Hattie Kauffman


Hattie Kauffman encourages others with Falling into Place: A Memoir of Overcoming
Interviewed and written by Aaron Robinson


Hattie Kauffman is a four-time Emmy award-winning news correspondent who has  reported for CBS This Morning, The Early Show and 48 Hours, just to name a few. When her life unexpectedly begins crashing down, she keeps her faith in God while trying not to relive her traumatic childhood. 

Kauffman is also a proud member of the Nez Perce Tribe of Idaho, as well as a speaker and writer who has been the first Native American to ever file a report on a national network news broadcast. Recently, Kauffman has published a remarkable and marvelous memoir, Falling into Place: A Memoir of Overcoming, where she shares vivid and unforgettable real-life stories with the readers. Here is what she had to share during a recent interview with Consciousness Magazine.

Aaron Robinson: What was your inspiration to releasing the memoir Falling into Place: A Memoir of Overcoming?
Hattie Kauffman: My siblings and I went through so much in childhood, that even as a young adult I realized our escapades might make a book someday.
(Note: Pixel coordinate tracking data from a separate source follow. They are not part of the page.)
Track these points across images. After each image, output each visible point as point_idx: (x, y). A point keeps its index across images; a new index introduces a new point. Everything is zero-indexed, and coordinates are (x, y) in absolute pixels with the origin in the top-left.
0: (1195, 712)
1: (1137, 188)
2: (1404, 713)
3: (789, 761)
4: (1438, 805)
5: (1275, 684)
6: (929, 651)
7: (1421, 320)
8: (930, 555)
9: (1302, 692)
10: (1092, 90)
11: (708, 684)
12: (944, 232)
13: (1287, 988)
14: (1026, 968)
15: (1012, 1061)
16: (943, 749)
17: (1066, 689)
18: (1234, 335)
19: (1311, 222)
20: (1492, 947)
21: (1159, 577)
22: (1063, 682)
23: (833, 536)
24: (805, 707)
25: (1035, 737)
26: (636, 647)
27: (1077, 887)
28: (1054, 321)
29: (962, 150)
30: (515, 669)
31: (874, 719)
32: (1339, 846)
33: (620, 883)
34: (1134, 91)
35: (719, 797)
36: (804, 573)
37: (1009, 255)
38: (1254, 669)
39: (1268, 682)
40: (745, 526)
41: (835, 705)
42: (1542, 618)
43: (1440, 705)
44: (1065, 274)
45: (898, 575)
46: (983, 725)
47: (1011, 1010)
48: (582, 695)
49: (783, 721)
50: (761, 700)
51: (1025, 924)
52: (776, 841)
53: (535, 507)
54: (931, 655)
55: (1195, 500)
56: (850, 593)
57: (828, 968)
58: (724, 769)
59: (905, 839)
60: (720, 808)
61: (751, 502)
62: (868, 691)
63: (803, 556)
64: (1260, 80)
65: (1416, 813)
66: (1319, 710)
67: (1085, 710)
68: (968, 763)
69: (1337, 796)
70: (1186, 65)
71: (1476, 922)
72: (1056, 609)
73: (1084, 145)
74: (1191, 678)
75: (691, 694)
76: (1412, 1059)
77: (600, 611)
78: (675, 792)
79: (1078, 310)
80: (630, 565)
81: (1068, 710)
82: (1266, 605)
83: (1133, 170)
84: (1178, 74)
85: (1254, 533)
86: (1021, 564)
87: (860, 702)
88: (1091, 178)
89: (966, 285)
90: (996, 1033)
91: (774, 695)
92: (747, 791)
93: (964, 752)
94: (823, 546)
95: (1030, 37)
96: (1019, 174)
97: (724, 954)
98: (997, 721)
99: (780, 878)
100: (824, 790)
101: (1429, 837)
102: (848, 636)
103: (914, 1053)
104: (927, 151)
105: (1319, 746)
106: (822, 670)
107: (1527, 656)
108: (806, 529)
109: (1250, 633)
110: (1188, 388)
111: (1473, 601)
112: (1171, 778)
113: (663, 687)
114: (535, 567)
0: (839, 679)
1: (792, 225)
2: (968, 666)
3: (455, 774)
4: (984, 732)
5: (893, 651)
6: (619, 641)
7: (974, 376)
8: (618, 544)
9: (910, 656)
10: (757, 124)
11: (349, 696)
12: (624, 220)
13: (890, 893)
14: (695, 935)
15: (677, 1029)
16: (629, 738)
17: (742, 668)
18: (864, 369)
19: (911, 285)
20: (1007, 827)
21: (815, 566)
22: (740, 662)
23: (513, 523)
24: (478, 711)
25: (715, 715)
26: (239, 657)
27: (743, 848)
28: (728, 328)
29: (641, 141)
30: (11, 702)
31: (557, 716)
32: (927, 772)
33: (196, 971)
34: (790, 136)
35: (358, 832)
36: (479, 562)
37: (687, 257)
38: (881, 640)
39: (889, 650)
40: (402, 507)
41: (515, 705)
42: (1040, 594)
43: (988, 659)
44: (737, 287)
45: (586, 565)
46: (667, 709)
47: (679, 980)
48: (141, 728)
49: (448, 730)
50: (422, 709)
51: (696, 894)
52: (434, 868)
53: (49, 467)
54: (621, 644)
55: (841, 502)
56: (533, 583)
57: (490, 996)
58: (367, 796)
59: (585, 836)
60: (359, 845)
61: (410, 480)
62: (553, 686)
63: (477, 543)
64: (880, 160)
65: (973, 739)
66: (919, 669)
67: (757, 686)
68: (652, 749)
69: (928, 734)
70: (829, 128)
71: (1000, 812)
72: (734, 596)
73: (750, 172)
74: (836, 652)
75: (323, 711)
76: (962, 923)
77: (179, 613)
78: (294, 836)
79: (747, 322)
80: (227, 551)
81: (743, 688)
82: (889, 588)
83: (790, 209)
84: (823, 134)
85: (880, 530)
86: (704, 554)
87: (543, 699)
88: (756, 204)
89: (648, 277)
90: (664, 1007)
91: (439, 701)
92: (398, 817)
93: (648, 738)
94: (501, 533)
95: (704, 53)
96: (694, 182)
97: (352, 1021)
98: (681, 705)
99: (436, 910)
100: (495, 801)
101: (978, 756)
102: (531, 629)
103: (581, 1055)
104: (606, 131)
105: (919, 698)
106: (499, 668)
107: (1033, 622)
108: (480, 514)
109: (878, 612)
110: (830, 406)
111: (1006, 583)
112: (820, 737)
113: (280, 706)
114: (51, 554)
Over the years, I started and stopped several attempts at telling the Kauffman kids’ adventures. Usually what interrupted me was my career because as a network news correspondent I was constantly traveling. It wasn’t until I was over fifty when an unexpected divorce left me so shaken that it seemed the ground wasn’t stable under my feet. I realized this ‘shaken’ feeling was familiar --- I had felt it in childhood. That’s when the book suddenly began to take shape.

Aaron: At a younger age, you escaped abject poverty. How did you overcome that notion?
Hattie: We escaped poverty by working super hard. When I was fifteen I claimed I was sixteen so that I could get a job and I’ve basically been working ever since. When I was seventeen I started reporting a five minute radio broadcast. It only paid 2 and a half hours a day, that’s how much time the radio station figured was required to put together five minutes of airtime. But I did it, happily. Every one of my siblings has worked hard.  I think the hungry, ribs-sticking-out, years of our youth spurred us on.

Aaron: While in your career, coming from a traumatic childhood and living in poverty, did you ever experience a sense of feelings of not belonging or fitting in with others at the network?
Hattie: Yes, often I felt that I didn’t measure up to my colleagues. Working in television has glamor to it. Maybe it’s the chance to interview stars and important political leaders or maybe it’s the possibility of becoming famous oneself…but for some reason it is a career that attracts people who don’t even need a job. They’re there for the pleasure of it. I often had co-workers who didn’t have an economic need to work. They were well off, went to Ivy League schools, and took fabulous vacations, and so on. During all of my years on the television, I kept my childhood history of hunger to myself. 

Aaron: In regards to your memoir, what would you like to instill in your readers when they read Falling into Place: A Memoir of Overcoming?
Hattie: I hope that my readers come away from the book inspired. It’s more than a rags-to-riches tale about a successful climb out of poverty. My book examines the poverty of heart that I didn’t even know I was walking around with. All those years I thought I was making it on my own, and yet, what I was building wasn’t real. The absolute adventure in Falling Into Place is the discovery of what was right there before my eyes all the time but that I’d been too blind to see.   

I think it might help people. In fact, I know that it already has. I am getting emails, texts, and Facebook posts from readers who tell me the book has given them encouragement and hope.

Aaron: Over the course of your career, what has been one of your most memorable moments as a news correspondent that sticks with you everyday of your life?
Hattie: I describe it in my book. I was working for Good Morning America and our assignment was to do a story about the thirty-thousand people who manage to survive by scavenging in the garbage dump of Mexico City. When we got out of our rental cars in this massive shanty town that surrounds the dump, we were swarmed with hungry children. Maybe their skinny brown arms reminded me of my own childhood…I don’t know. But our experience that day has been imprinted in my memory and out of the thousands of stories I covered in three decades as a network news correspondent that is the one that I will never forget.

Aaron: What words of encouragement would you share with individuals who are going through tough times and struggles in life, thinking they have no way out?
Hattie: Pray. I hope that doesn’t sound flippant.  There is no question that life is hard and often unfair. I know what it’s like to want to give up --- when it seems there’s no way out and you’re all alone. But what I’ve learned is that we’re never all alone, even when our best friends desert us…when family, spouses, bosses turn their backs…when it seems the whole world has cast us out. Even then, we are not alone. God is there.

Aaron: Would you like to add anything before we close the interview?
Hattie: Yes, I want to thank you for talking to me.